Earlier this offseason, there was a report out of Green Bay about the team being “bound and determined” to get more physical for the 2013 season.
Bob McGinn of the Milwaukee Journal Sentinel spoke to people inside the organization that said both General Manager Ted Thompson and coach Mike McCarthy were open about their desire to change the team from being “too soft and small.” It’s not a huge step to go from there to saying that the team needs to be tougher than they were in 2012, unless you’re McCarthy.

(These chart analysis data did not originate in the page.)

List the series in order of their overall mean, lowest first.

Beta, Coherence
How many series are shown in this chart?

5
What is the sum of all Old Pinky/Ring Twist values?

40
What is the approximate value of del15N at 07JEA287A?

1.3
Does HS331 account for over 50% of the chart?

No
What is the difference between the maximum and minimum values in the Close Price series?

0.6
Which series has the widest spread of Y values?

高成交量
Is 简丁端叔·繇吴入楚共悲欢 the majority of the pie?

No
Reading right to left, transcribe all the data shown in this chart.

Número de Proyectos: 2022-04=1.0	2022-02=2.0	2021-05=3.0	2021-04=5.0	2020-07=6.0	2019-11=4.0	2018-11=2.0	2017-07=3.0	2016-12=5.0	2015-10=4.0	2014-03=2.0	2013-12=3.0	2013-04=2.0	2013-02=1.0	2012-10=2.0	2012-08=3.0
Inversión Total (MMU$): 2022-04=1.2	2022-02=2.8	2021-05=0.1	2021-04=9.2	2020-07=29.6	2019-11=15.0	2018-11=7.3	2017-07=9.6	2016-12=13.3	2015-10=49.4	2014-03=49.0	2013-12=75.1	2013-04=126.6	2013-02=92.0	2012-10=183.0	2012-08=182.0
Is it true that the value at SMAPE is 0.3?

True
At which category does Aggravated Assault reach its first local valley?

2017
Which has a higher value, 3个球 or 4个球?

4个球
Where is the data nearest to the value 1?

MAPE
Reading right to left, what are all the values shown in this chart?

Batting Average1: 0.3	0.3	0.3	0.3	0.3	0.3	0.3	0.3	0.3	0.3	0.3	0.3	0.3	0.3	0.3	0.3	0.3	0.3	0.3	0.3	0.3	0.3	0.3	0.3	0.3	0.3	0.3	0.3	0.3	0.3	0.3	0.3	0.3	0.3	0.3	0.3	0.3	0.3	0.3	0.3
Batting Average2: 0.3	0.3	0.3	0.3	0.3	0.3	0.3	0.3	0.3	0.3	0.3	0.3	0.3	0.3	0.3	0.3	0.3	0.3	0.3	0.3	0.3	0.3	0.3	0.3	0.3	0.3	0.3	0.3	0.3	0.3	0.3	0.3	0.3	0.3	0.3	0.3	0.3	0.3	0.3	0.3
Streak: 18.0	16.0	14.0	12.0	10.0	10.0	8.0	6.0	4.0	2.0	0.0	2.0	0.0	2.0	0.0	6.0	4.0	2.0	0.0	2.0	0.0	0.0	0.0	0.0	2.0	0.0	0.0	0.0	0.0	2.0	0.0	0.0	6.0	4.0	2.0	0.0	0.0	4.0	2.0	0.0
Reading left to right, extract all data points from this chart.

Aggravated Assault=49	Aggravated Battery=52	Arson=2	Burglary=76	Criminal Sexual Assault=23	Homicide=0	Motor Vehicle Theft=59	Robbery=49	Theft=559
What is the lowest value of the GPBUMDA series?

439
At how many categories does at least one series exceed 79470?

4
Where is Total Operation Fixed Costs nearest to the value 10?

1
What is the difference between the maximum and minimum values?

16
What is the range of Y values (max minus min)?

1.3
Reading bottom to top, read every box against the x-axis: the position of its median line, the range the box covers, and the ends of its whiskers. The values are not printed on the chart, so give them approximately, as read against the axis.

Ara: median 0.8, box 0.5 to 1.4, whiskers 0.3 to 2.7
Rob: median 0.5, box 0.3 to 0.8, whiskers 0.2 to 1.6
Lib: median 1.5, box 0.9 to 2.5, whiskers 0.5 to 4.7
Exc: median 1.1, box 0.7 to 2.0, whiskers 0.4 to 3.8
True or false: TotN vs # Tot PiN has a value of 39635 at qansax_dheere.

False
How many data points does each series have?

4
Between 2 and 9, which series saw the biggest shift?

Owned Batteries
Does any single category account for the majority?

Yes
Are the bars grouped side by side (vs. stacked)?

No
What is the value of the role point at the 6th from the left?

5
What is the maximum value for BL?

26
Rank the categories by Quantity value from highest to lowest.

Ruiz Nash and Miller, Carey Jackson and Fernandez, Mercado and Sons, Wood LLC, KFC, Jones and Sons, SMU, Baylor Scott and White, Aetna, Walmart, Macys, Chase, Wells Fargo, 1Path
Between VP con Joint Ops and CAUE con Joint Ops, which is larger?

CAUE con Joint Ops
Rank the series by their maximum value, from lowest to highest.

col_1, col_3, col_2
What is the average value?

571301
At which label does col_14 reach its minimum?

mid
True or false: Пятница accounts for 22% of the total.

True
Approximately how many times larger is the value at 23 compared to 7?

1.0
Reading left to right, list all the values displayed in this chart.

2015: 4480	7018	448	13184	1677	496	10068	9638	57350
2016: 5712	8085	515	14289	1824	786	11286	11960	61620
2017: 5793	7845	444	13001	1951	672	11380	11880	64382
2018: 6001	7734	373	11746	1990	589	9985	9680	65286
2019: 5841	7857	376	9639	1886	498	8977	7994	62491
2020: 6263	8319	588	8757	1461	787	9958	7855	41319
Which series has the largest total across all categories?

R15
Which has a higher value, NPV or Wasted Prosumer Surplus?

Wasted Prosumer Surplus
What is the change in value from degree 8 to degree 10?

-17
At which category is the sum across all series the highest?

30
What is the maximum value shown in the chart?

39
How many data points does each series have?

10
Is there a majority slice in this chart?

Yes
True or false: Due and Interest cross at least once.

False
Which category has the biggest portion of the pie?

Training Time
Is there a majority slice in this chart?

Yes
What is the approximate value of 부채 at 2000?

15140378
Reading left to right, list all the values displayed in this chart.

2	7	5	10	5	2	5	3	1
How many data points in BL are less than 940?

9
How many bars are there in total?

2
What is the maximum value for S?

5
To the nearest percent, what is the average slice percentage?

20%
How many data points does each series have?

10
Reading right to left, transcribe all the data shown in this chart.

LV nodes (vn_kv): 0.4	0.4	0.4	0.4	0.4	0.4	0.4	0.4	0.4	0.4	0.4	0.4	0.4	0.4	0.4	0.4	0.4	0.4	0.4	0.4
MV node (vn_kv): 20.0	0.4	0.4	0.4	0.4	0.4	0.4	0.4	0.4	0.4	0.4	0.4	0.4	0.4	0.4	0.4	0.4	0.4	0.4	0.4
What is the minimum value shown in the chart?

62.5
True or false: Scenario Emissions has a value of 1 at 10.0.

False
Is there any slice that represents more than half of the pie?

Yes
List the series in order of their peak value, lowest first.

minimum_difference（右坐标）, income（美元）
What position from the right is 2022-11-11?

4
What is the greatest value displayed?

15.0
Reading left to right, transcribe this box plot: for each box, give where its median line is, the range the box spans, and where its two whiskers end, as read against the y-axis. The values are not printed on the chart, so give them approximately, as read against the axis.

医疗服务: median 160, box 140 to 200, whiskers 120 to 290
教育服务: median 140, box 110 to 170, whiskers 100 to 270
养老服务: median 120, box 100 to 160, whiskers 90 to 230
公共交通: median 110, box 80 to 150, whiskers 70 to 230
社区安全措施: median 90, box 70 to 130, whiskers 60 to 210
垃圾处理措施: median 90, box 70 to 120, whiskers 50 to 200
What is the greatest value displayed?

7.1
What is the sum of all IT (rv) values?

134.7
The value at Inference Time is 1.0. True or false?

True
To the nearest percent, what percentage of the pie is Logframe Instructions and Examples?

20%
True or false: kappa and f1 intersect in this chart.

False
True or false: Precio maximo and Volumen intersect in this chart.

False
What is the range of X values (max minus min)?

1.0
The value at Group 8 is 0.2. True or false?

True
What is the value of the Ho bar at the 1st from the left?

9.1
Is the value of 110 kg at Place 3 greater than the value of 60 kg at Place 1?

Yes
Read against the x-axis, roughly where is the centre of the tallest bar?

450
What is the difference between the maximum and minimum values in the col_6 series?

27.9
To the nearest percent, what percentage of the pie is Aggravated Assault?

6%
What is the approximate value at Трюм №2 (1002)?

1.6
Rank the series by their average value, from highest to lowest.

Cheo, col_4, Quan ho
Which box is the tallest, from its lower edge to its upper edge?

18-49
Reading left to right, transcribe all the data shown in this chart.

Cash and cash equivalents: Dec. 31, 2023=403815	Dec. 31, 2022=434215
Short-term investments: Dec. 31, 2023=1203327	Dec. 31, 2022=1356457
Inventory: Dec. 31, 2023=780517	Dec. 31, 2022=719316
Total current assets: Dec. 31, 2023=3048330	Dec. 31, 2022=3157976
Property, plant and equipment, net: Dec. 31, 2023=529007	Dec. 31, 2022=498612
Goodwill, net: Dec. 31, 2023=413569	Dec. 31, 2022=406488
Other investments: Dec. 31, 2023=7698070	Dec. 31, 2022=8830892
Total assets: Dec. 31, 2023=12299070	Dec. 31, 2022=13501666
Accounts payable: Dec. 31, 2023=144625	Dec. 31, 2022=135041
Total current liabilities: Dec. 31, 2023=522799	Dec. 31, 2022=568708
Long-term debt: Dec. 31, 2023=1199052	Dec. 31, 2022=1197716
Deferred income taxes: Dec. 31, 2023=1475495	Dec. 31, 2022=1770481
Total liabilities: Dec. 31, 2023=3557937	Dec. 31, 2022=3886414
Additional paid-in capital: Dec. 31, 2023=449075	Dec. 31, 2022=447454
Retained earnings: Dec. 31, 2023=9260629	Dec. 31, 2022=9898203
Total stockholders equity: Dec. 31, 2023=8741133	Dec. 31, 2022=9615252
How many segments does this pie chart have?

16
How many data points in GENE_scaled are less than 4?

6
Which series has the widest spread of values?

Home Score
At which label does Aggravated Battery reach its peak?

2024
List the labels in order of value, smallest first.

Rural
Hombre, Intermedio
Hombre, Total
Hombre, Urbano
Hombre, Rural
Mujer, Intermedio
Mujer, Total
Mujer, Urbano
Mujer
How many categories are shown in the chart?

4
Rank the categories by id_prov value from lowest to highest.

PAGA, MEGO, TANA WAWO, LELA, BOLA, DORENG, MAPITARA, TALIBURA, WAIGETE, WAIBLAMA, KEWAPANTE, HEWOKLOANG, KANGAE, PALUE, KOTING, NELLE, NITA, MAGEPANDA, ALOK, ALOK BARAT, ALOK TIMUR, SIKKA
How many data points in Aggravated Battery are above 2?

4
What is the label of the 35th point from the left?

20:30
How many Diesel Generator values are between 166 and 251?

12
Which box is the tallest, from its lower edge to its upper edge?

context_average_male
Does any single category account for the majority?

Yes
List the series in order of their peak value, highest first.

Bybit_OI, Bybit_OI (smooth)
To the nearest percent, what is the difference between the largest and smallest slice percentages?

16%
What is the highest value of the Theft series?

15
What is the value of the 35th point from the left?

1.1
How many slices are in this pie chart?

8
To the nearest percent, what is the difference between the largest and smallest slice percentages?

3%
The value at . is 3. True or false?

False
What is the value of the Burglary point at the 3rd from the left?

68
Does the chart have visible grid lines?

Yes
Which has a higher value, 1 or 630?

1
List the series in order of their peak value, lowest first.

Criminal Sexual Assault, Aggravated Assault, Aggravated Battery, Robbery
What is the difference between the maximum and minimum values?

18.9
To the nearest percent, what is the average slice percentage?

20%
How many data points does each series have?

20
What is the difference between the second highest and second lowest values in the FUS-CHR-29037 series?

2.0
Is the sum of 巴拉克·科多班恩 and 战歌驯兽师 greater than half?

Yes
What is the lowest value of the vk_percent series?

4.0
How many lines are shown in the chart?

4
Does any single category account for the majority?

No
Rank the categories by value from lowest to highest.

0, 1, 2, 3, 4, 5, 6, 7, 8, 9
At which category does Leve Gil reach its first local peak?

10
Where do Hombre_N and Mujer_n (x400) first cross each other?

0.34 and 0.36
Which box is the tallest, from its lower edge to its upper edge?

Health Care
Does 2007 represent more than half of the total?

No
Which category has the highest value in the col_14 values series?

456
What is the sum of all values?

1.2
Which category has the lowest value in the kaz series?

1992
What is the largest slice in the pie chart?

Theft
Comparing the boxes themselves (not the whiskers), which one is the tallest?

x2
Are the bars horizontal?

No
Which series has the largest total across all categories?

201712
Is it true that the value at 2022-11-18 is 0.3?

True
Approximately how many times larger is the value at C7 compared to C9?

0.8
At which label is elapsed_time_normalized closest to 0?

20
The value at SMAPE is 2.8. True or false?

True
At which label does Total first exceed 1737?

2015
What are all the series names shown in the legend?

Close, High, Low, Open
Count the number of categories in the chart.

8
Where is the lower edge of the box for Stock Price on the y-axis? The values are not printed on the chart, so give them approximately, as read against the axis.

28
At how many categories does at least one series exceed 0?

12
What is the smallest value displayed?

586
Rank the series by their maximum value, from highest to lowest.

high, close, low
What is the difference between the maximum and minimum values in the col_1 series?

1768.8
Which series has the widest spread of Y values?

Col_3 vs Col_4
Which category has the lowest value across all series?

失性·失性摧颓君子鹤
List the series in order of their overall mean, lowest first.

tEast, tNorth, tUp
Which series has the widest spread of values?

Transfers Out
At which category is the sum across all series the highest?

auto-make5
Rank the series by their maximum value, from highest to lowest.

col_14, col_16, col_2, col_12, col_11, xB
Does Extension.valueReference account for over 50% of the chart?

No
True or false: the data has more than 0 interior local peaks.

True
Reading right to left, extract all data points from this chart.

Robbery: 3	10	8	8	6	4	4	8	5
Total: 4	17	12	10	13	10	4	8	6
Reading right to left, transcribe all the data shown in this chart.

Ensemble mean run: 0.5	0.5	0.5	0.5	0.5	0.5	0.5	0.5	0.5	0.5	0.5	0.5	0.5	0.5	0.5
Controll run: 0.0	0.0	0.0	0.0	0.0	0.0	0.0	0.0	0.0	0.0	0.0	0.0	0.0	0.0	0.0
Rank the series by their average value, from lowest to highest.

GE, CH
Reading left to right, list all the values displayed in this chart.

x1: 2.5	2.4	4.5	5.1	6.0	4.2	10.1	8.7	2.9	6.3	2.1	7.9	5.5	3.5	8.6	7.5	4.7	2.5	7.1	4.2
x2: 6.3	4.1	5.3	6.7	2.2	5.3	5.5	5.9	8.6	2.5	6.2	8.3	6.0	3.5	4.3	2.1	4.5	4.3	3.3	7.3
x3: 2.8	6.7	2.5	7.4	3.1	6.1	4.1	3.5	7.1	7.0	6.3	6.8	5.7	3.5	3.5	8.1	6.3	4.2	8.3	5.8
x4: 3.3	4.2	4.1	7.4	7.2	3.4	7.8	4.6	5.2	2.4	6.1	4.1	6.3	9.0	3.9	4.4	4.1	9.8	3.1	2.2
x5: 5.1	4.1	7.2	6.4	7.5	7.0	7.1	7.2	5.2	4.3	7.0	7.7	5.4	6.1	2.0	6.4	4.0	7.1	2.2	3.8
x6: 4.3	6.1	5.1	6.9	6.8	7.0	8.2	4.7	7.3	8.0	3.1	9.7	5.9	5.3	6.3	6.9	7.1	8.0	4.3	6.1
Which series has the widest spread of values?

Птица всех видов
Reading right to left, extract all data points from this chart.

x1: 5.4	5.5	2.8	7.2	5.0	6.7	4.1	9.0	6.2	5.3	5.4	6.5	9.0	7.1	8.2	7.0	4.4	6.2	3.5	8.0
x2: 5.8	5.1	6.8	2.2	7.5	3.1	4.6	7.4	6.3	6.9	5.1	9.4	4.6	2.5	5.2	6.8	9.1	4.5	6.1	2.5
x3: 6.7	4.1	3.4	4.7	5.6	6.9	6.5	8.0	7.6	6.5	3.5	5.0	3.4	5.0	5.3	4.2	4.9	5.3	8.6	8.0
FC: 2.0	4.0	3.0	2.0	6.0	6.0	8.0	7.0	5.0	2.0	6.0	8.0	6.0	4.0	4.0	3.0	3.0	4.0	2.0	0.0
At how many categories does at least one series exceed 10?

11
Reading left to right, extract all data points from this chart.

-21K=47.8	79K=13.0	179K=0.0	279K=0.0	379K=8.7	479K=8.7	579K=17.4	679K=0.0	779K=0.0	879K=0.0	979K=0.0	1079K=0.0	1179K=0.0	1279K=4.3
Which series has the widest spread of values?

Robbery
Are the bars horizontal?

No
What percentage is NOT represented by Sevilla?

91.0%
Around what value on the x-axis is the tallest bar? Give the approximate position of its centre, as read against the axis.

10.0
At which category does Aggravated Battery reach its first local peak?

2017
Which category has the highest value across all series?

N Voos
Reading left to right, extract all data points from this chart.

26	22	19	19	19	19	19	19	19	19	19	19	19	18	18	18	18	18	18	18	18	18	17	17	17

“I think it’s a load of nonsense because I think the proof is in the pudding,” McCarthy said, via McGinn’s colleague Rob Reischel. “If you watch the tape and the film and you win 12 games a year and you don’t win the Super Bowl, people have to question something. I get that. … And that’s the beauty of our game. Your will and your toughness are challenged every day. So to ever label an NFL football team as not being tough? I mean, there are some teams that are tougher than others. Most teams think they’re tougher than everybody else. That’s part of the DNA of our sport. But I’m very, very confident in the toughness of our team. The way we train and the way our guys go after it, I’ve been around long enough that I have a pretty good barometer of how to gauge where your football team is. And I like where we are.”
McCarthy takes issue with the word choice, but he hasn’t taken much issue with some of the areas where the Packers underperformed last season in a way that led to questions about their toughness. McCarthy has promised a more effective running game, he’s shuffled the offensive line to place his best players in spots where he believes they can be more effective and they drafted defensive lineman Datone Jones in the first round of the draft.
He might prefer to say that his team needs to get more physical or that they need to play with more of an edge, but the issues all boil down pretty much the same way regardless of what word you use to describe them. They need to be better at running the ball and they need to be better at the point of attack defensively, and it doesn’t much matter if they get there by being tougher, smarter or something else entirely.